La Jornada miércoles 20 de mayo de 1998

Sergio Ramírez
El hombre que no fue

Santo Domingo. Bajo el sol tórrido del medio día de mayo, entre las arboledas que rodean el Estadio Olímpico de Santo Domingo, la gente se acerca en grupos, muchos vestidos de blanco, como a un partido de domingo. Sólo sorprende el silencio. En las veredas de acceso al campo, los vendedores han instalado sus tenderetes para ofrecer cocos, naranjas, caña de azúcar, pepitos de jamón y queso y empanadas. También como en un partido. Y fotografías de José Francisco Peña Gómez.

Las graderías están desiertas, pero en las puertas se agolpa la muchedumbre que los activistas de brazalete reparten en filas de hombres y mujeres por separado, y las columnas serpentean por el campo, en un lento y paciente avance, hasta el toldo del centro, donde esperan acercarse para pasar frente al féretro que se vislumbra entre las flores. En los altoparlantes, una vieja grabación deja oír la voz del líder muerto que declama, con voz de locutor de radio en la que cuida de marcar las entonaciones, un largo poema; a lo mejor inspiración suya, que narra un combate entre ingleses y franceses. Suena extraña esa declamación. Todo el mundo escucha mientras prosigue el avance. Hay gente de todas las edades, gente pobre, de los barrios, empleados de tiendas, de oficinas, de bancos. Muchos arrastran sus silletas, y se sientan cuando la columna se detiene.

Conducido a través de atajos, entre el gentío, he llegado hasta el toldo donde Peña Gómez yace en el féretro abierto vestido de blanco. La corbata es quizás celeste, o rosa pálido. Unos ventiladores avientan un escaso aire frío en el ambiente congestionado donde reina el olor a flores de velorio. Su rostro color de ébano parece disolverse, hundirse, desaparecer en la almohada funeraria.

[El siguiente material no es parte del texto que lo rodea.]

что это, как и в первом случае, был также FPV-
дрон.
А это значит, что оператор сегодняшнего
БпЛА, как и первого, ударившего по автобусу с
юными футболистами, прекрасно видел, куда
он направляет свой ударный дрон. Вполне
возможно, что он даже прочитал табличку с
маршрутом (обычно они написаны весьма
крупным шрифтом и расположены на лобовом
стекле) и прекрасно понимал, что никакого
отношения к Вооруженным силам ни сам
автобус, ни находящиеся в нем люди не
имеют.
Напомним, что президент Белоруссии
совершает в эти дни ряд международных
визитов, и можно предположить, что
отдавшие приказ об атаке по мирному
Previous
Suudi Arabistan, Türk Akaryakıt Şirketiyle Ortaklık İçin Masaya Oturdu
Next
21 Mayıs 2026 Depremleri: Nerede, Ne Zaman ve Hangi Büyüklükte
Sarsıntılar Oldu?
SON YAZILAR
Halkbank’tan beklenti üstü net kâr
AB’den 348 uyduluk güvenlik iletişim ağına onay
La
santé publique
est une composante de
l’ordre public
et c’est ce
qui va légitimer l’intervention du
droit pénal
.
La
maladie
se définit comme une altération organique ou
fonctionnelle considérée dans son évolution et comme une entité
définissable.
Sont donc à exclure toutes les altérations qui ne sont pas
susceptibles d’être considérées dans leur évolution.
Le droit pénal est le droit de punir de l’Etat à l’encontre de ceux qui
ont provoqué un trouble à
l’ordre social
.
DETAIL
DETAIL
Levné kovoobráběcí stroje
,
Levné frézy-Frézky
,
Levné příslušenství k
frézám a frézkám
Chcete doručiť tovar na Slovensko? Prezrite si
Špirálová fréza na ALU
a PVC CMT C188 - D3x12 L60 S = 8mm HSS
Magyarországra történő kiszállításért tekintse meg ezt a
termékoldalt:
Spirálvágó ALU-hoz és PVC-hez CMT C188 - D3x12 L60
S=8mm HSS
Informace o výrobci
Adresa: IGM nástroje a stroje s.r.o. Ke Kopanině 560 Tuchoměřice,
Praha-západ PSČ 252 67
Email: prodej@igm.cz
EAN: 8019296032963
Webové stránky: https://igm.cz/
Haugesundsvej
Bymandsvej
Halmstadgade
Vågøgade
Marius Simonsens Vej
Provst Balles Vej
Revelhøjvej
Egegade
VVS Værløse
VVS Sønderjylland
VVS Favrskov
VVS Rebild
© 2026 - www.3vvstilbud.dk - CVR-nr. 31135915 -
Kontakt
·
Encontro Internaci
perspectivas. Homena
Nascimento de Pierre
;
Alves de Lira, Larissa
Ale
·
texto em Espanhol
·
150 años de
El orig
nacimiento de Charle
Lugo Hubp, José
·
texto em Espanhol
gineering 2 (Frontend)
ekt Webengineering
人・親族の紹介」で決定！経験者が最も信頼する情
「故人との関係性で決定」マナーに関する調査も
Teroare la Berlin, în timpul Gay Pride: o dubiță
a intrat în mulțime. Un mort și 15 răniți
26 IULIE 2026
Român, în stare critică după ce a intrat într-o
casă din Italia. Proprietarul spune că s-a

La última vez que nos vimos fue hace tres años, en sus oficinas de la Internacional Socialista en Santo Domingo, una tarde solitaria, recién pasadas las elecciones que había perdido frente a Leonel Fernández, uno de esos momentos en que a los candidatos derrotados sólo los rodea la soledad y toda algarabía parece haber huído a un territorio lejano. Pero en sus palabras ahora reposadas, lentas, por encima del cansancio de la campaña y el trabajo devastador del cáncer, afloraban las ganas de seguir peleando. Otra vez tenía que ser candidato, así buscará la salud perdida en los hospitales de Cleveland o de Nueva York, o entre taumaturgos y magos de la China o de la India.

Entonces, en aquella soledad, se me reveló más nítida que nunca la figura trágica de este hombre que ahora era velado en olor de multitudes. Luchó desde abajo, desde la pobreza y desde el estigma de ser señalado como hijo de inmigrantes haitianos, un valladar siempre en su camino, y se abrió paso, a través de disensiones y cismas, hasta la cumbre de un liderazgo indiscutido, forjado en la base popular, de la que venía. Pero perdido en los meandros de las luchas por el poder, nunca pudo conseguir lo que siempre ambicionó, ser presidente de su país. Se vio postergado en su propio partido por figuras que siempre supo valían menos que él, fue víctima de artimañas, fraudes electorales urdidos desde el palacio presidencial por Balaguer, el anciano ciego sucesor de Trujillo, y perdió sus últimas elecciones, que estaba destinado a ganar, ya marcado por su sino de imposibles. Entonces erró el golpe: hizo una campaña feroz, a su manera, contra Balaguer, que no era candidato, y descuidó el portillo por donde se coló su verdadero contendiente, Leonel Fernández.

Trágico. Murió como candidato a alcalde de Santo Domingo, una postulación que se vio forzado a aceptar, ya al borde de la muerte, para evitar fracturas en su partido, y tuvo que pasar por una campaña de mítines bajo sol y lluvia, como aquéllos de sus mejores tiempos, una sombra de la estampa atlética que antes se había visto subir con paso enérgico las mismas tribunas para pronunciar sus discursos incendiarios, que ahora ya se apagaban.

``¡Ay, Dios mío, quién viera a Peña antes y lo ve ahora!'', exclama, desconsolado, un hombre que baja por la rampa apoyado en su muleta, después de haber pasado frente al féretro abierto. Bajo la gorra, el hombre tiene cara de tipógrafo, de esos que ya no existen. La gente del pueblo sigue avanzando en filas interminables que se enroscan y desenroscan.

Llega la noche calurosa, y en los barrios viejos de Santo Domingo hay velas prendidas frente a cada casa en las aceras, un rosario de velas que brilla en la oscuridad en recuerdo del hombre que no fue. Nunca fue presidente, pero ahora lo sienten más suyo, y no van a olvidarlo.